● Data to use
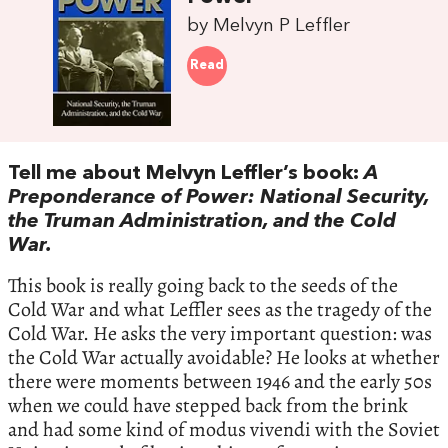
by Melvyn P Leffler
Read
Tell me about Melvyn Leffler’s book:
A
Preponderance of Power: National Security,
the Truman Administration, and the Cold
War.
This book is really going back to the seeds of the
Cold War and what Leffler sees as the tragedy of the
Cold War. He asks the very important question: was
the Cold War actually avoidable? He looks at whether
there were moments between 1946 and the early 50s
when we could have stepped back from the brink
and had some kind of modus vivendi with the Soviet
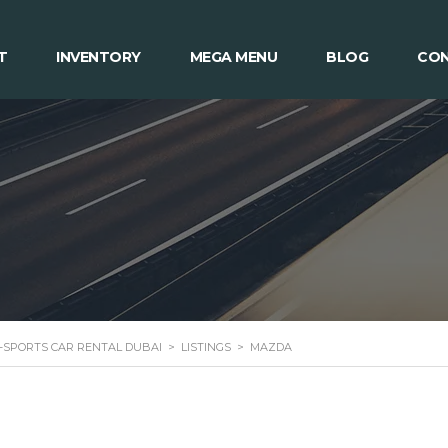
T
INVENTORY
MEGA MENU
BLOG
CON
 -SPORTS CAR RENTAL DUBAI
>
LISTINGS
>
MAZDA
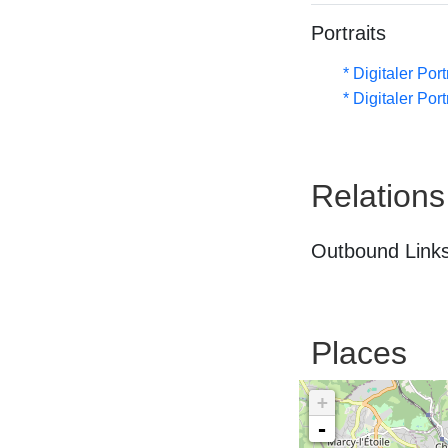
Portraits
* Digitaler Por
* Digitaler Por
Relations
Outbound Links
Places
+
-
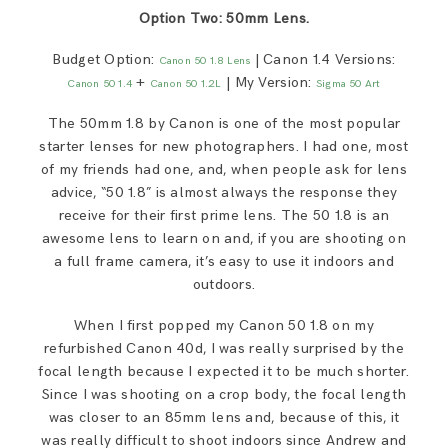
Option Two: 50mm Lens.
Budget Option:
| Canon 1.4 Versions:
Canon 50 1.8 Lens
+
| My Version:
Canon 50 1.4
Canon 50 1.2L
Sigma 50 Art
The 50mm 1.8 by Canon is one of the most popular
starter lenses for new photographers. I had one, most
of my friends had one, and, when people ask for lens
advice, “50 1.8” is almost always the response they
receive for their first prime lens. The 50 1.8 is an
awesome lens to learn on and, if you are shooting on
a full frame camera, it’s easy to use it indoors and
outdoors.
When I first popped my Canon 50 1.8 on my
refurbished Canon 40d, I was really surprised by the
focal length because I expected it to be much shorter.
Since I was shooting on a crop body, the focal length
was closer to an 85mm lens and, because of this, it
was really difficult to shoot indoors since Andrew and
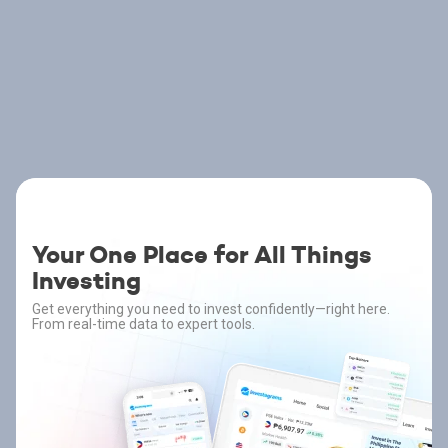
Your One Place for All Things
Investing
Get everything you need to invest confidently—right here.
From real-time data to expert tools.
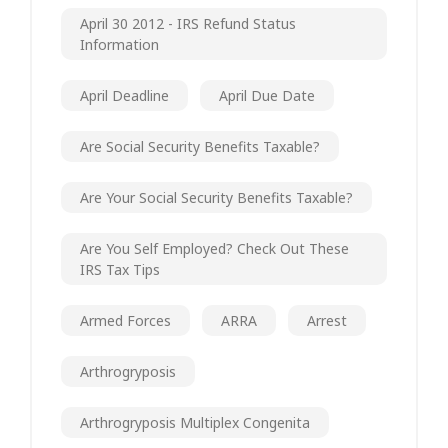
April 30 2012 - IRS Refund Status
Information
April Deadline
April Due Date
Are Social Security Benefits Taxable?
Are Your Social Security Benefits Taxable?
Are You Self Employed? Check Out These
IRS Tax Tips
Armed Forces
ARRA
Arrest
Arthrogryposis
Arthrogryposis Multiplex Congenita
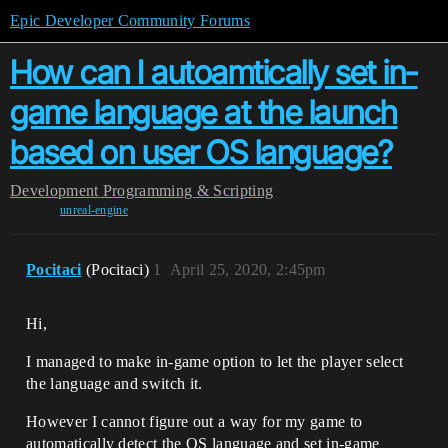
Epic Developer Community Forums
How can I autoamtically set in-
game language at the launch
based on user OS language?
Development
Programming & Scripting
unreal-engine
Pocitaci
(Pocitaci)
1
April 25, 2020, 2:45pm
Hi,
I managed to make in-game option to let the player select
the language and switch it.
However I cannot figure out a way for my game to
automatically detect the OS language and set in-game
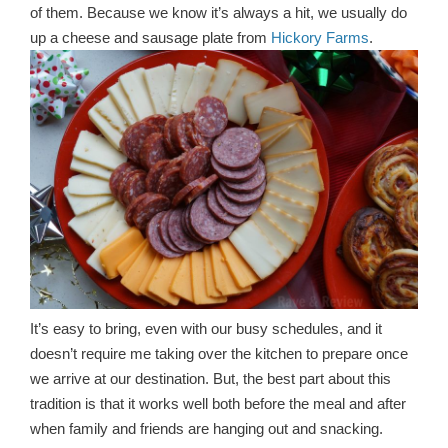
of them. Because we know it’s always a hit, we usually do
up a cheese and sausage plate from
Hickory Farms
.
It’s easy to bring, even with our busy schedules, and it
doesn’t require me taking over the kitchen to prepare once
we arrive at our destination. But, the best part about this
tradition is that it works well both before the meal and after
when family and friends are hanging out and snacking.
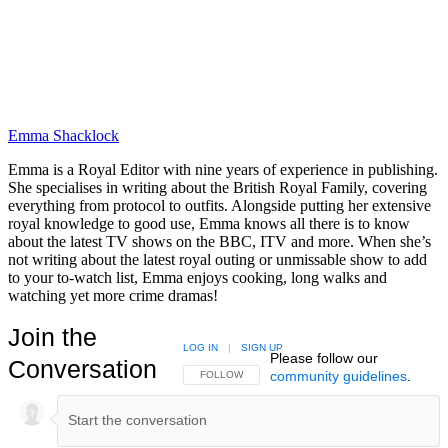
Emma Shacklock
Emma is a Royal Editor with nine years of experience in publishing.
She specialises in writing about the British Royal Family, covering
everything from protocol to outfits. Alongside putting her extensive
royal knowledge to good use, Emma knows all there is to know
about the latest TV shows on the BBC, ITV and more. When she’s
not writing about the latest royal outing or unmissable show to add
to your to-watch list, Emma enjoys cooking, long walks and
watching yet more crime dramas!
Join the
LOG IN
|
SIGN UP
Please follow our
Conversation
community guidelines
.
FOLLOW THIS CONVERSATION TO BE NOTIFIED
FOLLOW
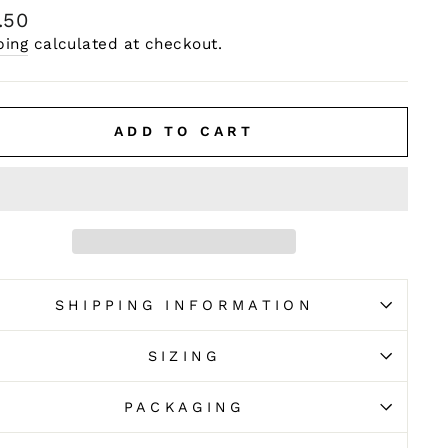
ular
.50
e
ping
calculated at checkout.
ADD TO CART
SHIPPING INFORMATION
SIZING
PACKAGING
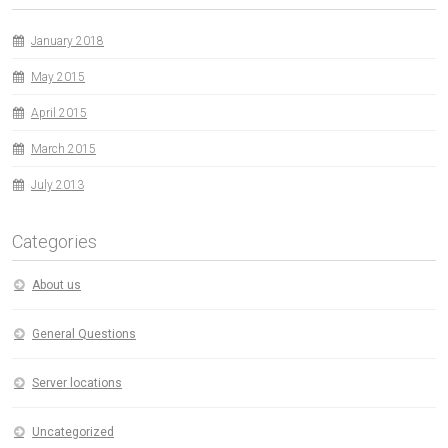
January 2018
May 2015
April 2015
March 2015
July 2013
Categories
About us
General Questions
Server locations
Uncategorized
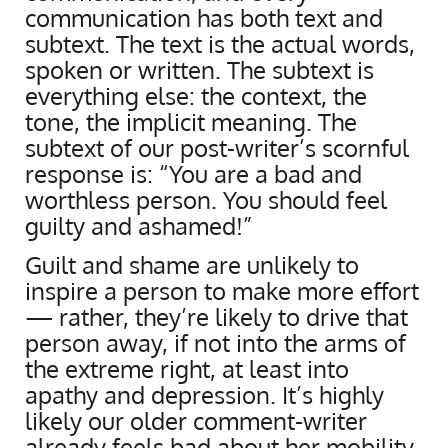
communication has both text and
subtext. The text is the actual words,
spoken or written. The subtext is
everything else: the context, the
tone, the implicit meaning. The
subtext of our post-writer’s scornful
response is: “You are a bad and
worthless person. You should feel
guilty and ashamed!”
Guilt and shame are unlikely to
inspire a person to make more effort
— rather, they’re likely to drive that
person away, if not into the arms of
the extreme right, at least into
apathy and depression. It’s highly
likely our older comment-writer
already feels bad about her mobility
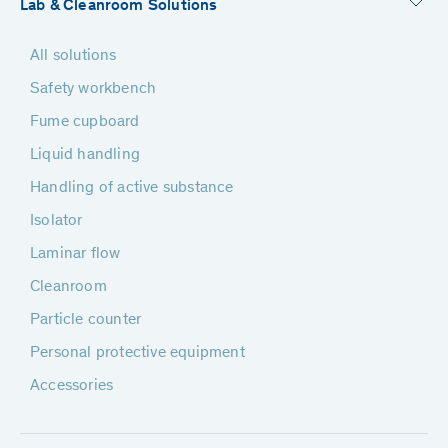
Lab & Cleanroom Solutions
All solutions
Safety workbench
Fume cupboard
Liquid handling
Handling of active substance
Isolator
Laminar flow
Cleanroom
Particle counter
Personal protective equipment
Accessories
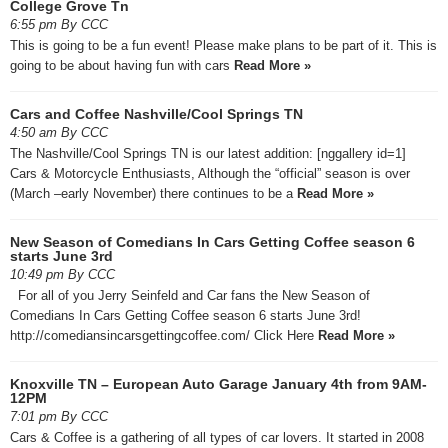
College Grove Tn
6:55 pm By CCC
This is going to be a fun event! Please make plans to be part of it. This is
going to be about having fun with cars
Read More »
Cars and Coffee Nashville/Cool Springs TN
4:50 am By CCC
The Nashville/Cool Springs TN is our latest addition: [nggallery id=1]
Cars & Motorcycle Enthusiasts, Although the “official” season is over
(March –early November) there continues to be a
Read More »
New Season of Comedians In Cars Getting Coffee season 6
starts June 3rd
10:49 pm By CCC
For all of you Jerry Seinfeld and Car fans the New Season of
Comedians In Cars Getting Coffee season 6 starts June 3rd!
http://comediansincarsgettingcoffee.com/ Click Here
Read More »
Knoxville TN – European Auto Garage January 4th from 9AM-
12PM
7:01 pm By CCC
Cars & Coffee is a gathering of all types of car lovers. It started in 2008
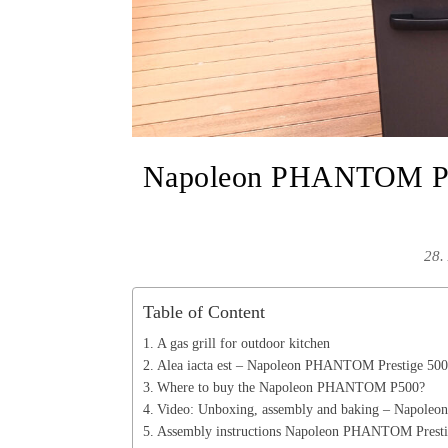
Napoleon PHANTOM P50
28.
Table of Content
A gas grill for outdoor kitchen
Alea iacta est – Napoleon PHANTOM Prestige 500 
Where to buy the Napoleon PHANTOM P500?
Video: Unboxing, assembly and baking – Napol
Assembly instructions Napoleon PHANTOM Prestig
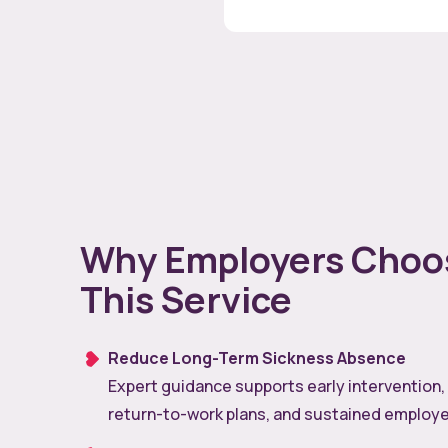
Why Employers Choo
This Service
Reduce Long-Term Sickness Absence
Expert guidance supports early intervention,
return-to-work plans, and sustained employe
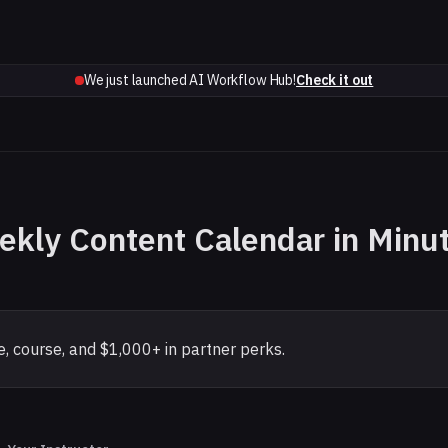
We just launched AI Workflow Hub!
Check it out
ekly Content Calendar in Minu
, course, and $1,000+ in partner perks.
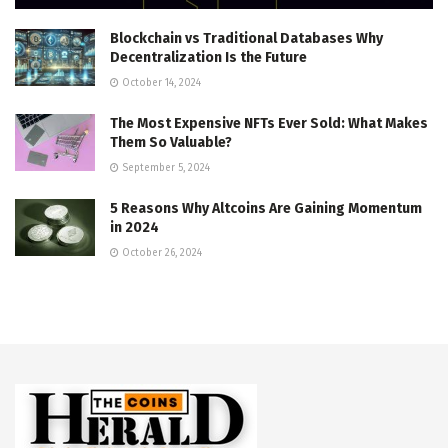
Blockchain vs Traditional Databases Why
Decentralization Is the Future
October 14, 2024
The Most Expensive NFTs Ever Sold: What Makes
Them So Valuable?
September 5, 2024
5 Reasons Why Altcoins Are Gaining Momentum
in 2024
October 26, 2024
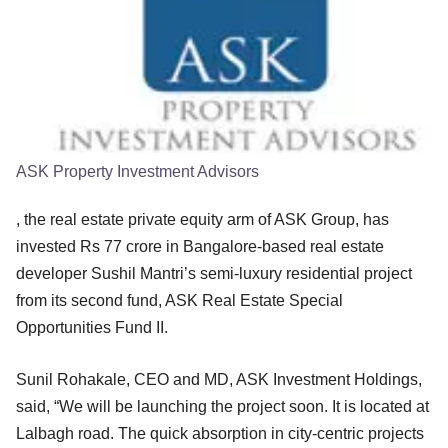
ASK Property Investment Advisors
, the real estate private equity arm of ASK Group, has
invested Rs 77 crore in Bangalore-based real estate
developer Sushil Mantri’s semi-luxury residential project
from its second fund, ASK Real Estate Special
Opportunities Fund II.
Sunil Rohakale, CEO and MD, ASK Investment Holdings,
said, “We will be launching the project soon. It is located at
Lalbagh road. The quick absorption in city-centric projects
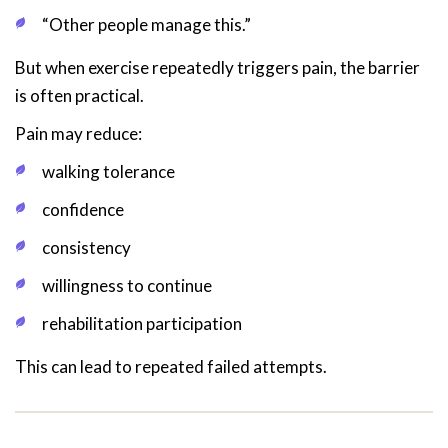
“Other people manage this.”
But when exercise repeatedly triggers pain, the barrier
is often practical.
Pain may reduce:
walking tolerance
confidence
consistency
willingness to continue
rehabilitation participation
This can lead to repeated failed attempts.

● Work required
Transcribe every line of text in the listing above, in order and without changes. Leave out the picture markers.

● Exercise output
by Melvyn P Leffler
Read
Tell me about Melvyn Leffler’s book:
A
Preponderance of Power: National Security,
the Truman Administration, and the Cold
War.
This book is really going back to the seeds of the
Cold War and what Leffler sees as the tragedy of the
Cold War. He asks the very important question: was
the Cold War actually avoidable? He looks at whether
there were moments between 1946 and the early 50s
when we could have stepped back from the brink
and had some kind of modus vivendi with the Soviet
T
INVENTORY
MEGA MENU
BLOG
CON
 -SPORTS CAR RENTAL DUBAI
>
LISTINGS
>
MAZDA
Portraits
* Digitaler Por
* Digitaler Por
Relations
Outbound Links
Places
+
-
Option Two: 50mm Lens.
Budget Option:
| Canon 1.4 Versions:
Canon 50 1.8 Lens
+
| My Version:
Canon 50 1.4
Canon 50 1.2L
Sigma 50 Art
The 50mm 1.8 by Canon is one of the most popular
starter lenses for new photographers. I had one, most
of my friends had one, and, when people ask for lens
advice, “50 1.8” is almost always the response they
receive for their first prime lens. The 50 1.8 is an
awesome lens to learn on and, if you are shooting on
a full frame camera, it’s easy to use it indoors and
outdoors.
When I first popped my Canon 50 1.8 on my
refurbished Canon 40d, I was really surprised by the
focal length because I expected it to be much shorter.
Since I was shooting on a crop body, the focal length
was closer to an 85mm lens and, because of this, it
was really difficult to shoot indoors since Andrew and
Your One Place for All Things
Investing
Get everything you need to invest confidently—right here.
From real-time data to expert tools.
April 30 2012 - IRS Refund Status
Information
April Deadline
April Due Date
Are Social Security Benefits Taxable?
Are Your Social Security Benefits Taxable?
Are You Self Employed? Check Out These
IRS Tax Tips
Armed Forces
ARRA
Arrest
Arthrogryposis
Arthrogryposis Multiplex Congenita
Epic Developer Community Forums
How can I autoamtically set in-
game language at the launch
based on user OS language?
Development
Programming & Scripting
unreal-engine
Pocitaci
(Pocitaci)
1
April 25, 2020, 2:45pm
Hi,
I managed to make in-game option to let the player select
the language and switch it.
However I cannot figure out a way for my game to
automatically detect the OS language and set in-game
of them. Because we know it’s always a hit, we usually do
up a cheese and sausage plate from
Hickory Farms
.
It’s easy to bring, even with our busy schedules, and it
doesn’t require me taking over the kitchen to prepare once
we arrive at our destination. But, the best part about this
tradition is that it works well both before the meal and after
when family and friends are hanging out and snacking.
Emma Shacklock
Emma is a Royal Editor with nine years of experience in publishing.
She specialises in writing about the British Royal Family, covering
everything from protocol to outfits. Alongside putting her extensive
royal knowledge to good use, Emma knows all there is to know
about the latest TV shows on the BBC, ITV and more. When she’s
not writing about the latest royal outing or unmissable show to add
to your to-watch list, Emma enjoys cooking, long walks and
watching yet more crime dramas!
Join the
LOG IN
|
SIGN UP
Please follow our
Conversation
community guidelines
.
FOLLOW THIS CONVERSATION TO BE NOTIFIED
FOLLOW
ular
.50
e
ping
calculated at checkout.
ADD TO CART
SHIPPING INFORMATION
SIZING
PACKAGING
January 2018
May 2015
April 2015
March 2015
July 2013
Categories
About us
General Questions
Server locations
Uncategorized
communication has both text and
subtext. The text is the actual words,
spoken or written. The subtext is
everything else: the context, the
tone, the implicit meaning. The
subtext of our post-writer’s scornful
response is: “You are a bad and
worthless person. You should feel
guilty and ashamed!”
Guilt and shame are unlikely to
inspire a person to make more effort
— rather, they’re likely to drive that
person away, if not into the arms of
the extreme right, at least into
apathy and depression. It’s highly
likely our older comment-writer
already feels bad about her mobility
Lab & Cleanroom Solutions
All solutions
Safety workbench
Fume cupboard
Liquid handling
Handling of active substance
Isolator
Laminar flow
Cleanroom
Particle counter
Personal protective equipment
Accessories
College Grove Tn
6:55 pm By CCC
This is going to be a fun event! Please make plans to be part of it. This is
going to be about having fun with cars
Read More »
Cars and Coffee Nashville/Cool Springs TN
4:50 am By CCC
The Nashville/Cool Springs TN is our latest addition: [nggallery id=1]
Cars & Motorcycle Enthusiasts, Although the “official” season is over
(March –early November) there continues to be a
Read More »
New Season of Comedians In Cars Getting Coffee season 6
starts June 3rd
10:49 pm By CCC
For all of you Jerry Seinfeld and Car fans the New Season of
Comedians In Cars Getting Coffee season 6 starts June 3rd!
http://comediansincarsgettingcoffee.com/ Click Here
Read More »
Knoxville TN – European Auto Garage January 4th from 9AM-
12PM
7:01 pm By CCC
Cars & Coffee is a gathering of all types of car lovers. It started in 2008
Napoleon PHANTOM P50
28.
Table of Content
A gas grill for outdoor kitchen
Alea iacta est – Napoleon PHANTOM Prestige 500 
Where to buy the Napoleon PHANTOM P500?
Video: Unboxing, assembly and baking – Napol
Assembly instructions Napoleon PHANTOM Prestig
Why Employers Choo
This Service
Reduce Long-Term Sickness Absence
Expert guidance supports early intervention,
return-to-work plans, and sustained employe
We just launched AI Workflow Hub!
Check it out
ekly Content Calendar in Minu
, course, and $1,000+ in partner perks.
Blockchain vs Traditional Databases Why
Decentralization Is the Future
October 14, 2024
The Most Expensive NFTs Ever Sold: What Makes
Them So Valuable?
September 5, 2024
5 Reasons Why Altcoins Are Gaining Momentum
in 2024
October 26, 2024
ASK Property Investment Advisors
, the real estate private equity arm of ASK Group, has
invested Rs 77 crore in Bangalore-based real estate
developer Sushil Mantri’s semi-luxury residential project
from its second fund, ASK Real Estate Special
Opportunities Fund II.
Sunil Rohakale, CEO and MD, ASK Investment Holdings,
said, “We will be launching the project soon. It is located at
Lalbagh road. The quick absorption in city-centric projects
“Other people manage this.”
But when exercise repeatedly triggers pain, the barrier
is often practical.
Pain may reduce:
walking tolerance
confidence
consistency
willingness to continue
rehabilitation participation
This can lead to repeated failed attempts.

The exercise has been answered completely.